Still, bullishness for China as other industries try to de-risk and detangle from Beijing may be a profit-increasing strategy for the fast-food industry.

“We believe there is no better time to simplify our structure, given the tremendous opportunity to capture increased demand and further benefit from our fastest-growing market’s long-term potential,” McDonald’s CEO Chris Kempczinski said as the Chicago-based company announced in November it was increasing its minority 20% ownership of its McDonald’s licensed stores in China, Macau and Hong Kong to 48%.

Burgers and lattes don’t raise the sorts of friction that more high-tech industries have in the complicated U.S.-China relationship. Those strains have persisted under the presidency of Joe Biden, who took office vowing to do more to counter China’s expanding military clout and its menacing of neighbors, to improve the country’s treatment of Uyghur and other ethnic minorities, and to crack down on intellectual property theft.







US China Foreign Investment

People visit at Apple Store on Dec. 23 in Beijing. Apple is among companies looking elsewhere to invest.




Relations hit a low point in February when Biden ordered a Chinese spy balloon that traversed the continental United States to be shot down. Beijing, which claims self-governed Taiwan as its own territory, also protested a stopover in the U.S. by the island’s president, Tsai Ing-wen, earlier this year.
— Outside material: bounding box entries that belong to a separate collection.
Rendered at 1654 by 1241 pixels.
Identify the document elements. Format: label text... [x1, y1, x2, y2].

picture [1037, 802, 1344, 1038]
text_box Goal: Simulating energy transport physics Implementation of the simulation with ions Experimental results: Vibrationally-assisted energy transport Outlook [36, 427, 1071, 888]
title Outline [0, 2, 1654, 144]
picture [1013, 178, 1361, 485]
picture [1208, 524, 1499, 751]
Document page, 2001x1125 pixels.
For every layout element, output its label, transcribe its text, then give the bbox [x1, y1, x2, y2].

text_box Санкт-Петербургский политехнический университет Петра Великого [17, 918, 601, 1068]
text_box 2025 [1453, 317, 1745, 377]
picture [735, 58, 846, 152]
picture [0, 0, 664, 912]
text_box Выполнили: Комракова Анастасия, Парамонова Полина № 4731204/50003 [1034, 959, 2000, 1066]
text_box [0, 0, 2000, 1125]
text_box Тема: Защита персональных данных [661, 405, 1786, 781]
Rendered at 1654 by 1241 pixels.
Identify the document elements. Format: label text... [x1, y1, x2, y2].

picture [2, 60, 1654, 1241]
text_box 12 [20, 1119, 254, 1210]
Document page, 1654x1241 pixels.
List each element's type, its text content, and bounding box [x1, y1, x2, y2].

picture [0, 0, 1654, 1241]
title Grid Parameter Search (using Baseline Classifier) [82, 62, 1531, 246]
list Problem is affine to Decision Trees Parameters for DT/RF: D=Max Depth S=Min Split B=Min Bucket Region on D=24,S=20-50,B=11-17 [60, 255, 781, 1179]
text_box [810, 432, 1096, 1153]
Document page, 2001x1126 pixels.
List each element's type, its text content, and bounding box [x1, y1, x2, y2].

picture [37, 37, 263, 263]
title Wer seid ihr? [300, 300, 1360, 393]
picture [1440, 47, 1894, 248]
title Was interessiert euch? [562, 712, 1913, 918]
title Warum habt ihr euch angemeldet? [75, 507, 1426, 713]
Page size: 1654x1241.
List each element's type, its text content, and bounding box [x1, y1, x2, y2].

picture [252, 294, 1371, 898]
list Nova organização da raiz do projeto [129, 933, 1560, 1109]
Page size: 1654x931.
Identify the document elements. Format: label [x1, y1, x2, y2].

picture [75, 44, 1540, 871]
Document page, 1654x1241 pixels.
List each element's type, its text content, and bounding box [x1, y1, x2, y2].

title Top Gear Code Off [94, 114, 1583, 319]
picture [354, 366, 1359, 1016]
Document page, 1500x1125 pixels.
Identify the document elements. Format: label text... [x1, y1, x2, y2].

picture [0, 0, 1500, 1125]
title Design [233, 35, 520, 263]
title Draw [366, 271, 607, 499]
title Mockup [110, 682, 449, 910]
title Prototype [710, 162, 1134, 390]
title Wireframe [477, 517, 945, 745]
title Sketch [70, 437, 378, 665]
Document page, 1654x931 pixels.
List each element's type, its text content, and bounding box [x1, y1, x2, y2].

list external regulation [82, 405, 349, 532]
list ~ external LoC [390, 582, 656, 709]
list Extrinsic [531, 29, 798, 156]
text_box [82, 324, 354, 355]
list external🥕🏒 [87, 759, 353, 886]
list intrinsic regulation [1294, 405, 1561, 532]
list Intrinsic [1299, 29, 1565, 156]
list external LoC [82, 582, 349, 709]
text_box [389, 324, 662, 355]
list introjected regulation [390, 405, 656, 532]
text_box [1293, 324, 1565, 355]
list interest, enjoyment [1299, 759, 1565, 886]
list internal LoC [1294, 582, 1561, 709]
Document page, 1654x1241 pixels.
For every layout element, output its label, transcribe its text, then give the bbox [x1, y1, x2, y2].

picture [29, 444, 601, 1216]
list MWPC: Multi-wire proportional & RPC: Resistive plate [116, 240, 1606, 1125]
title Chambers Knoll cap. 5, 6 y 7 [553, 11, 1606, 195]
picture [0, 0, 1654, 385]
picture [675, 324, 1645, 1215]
China answered fresh U.S. controls on exports of advanced computer chips and the technology to make them with limits of its own on exports of vital commodities like graphite, gallium and germanium, all metals used in making semiconductors, solar panels, missiles and radar.

The relationship appears to be stabilizing somewhat as 2023 winds down, highlighted by last month’s Biden and Xi meeting outside San Francisco. But since then, Biden’s top advisers have said there are no plans to shift the strategy of tightening regulations and blocking U.S.-based high-tech investments in China, citing the need to safeguard national security.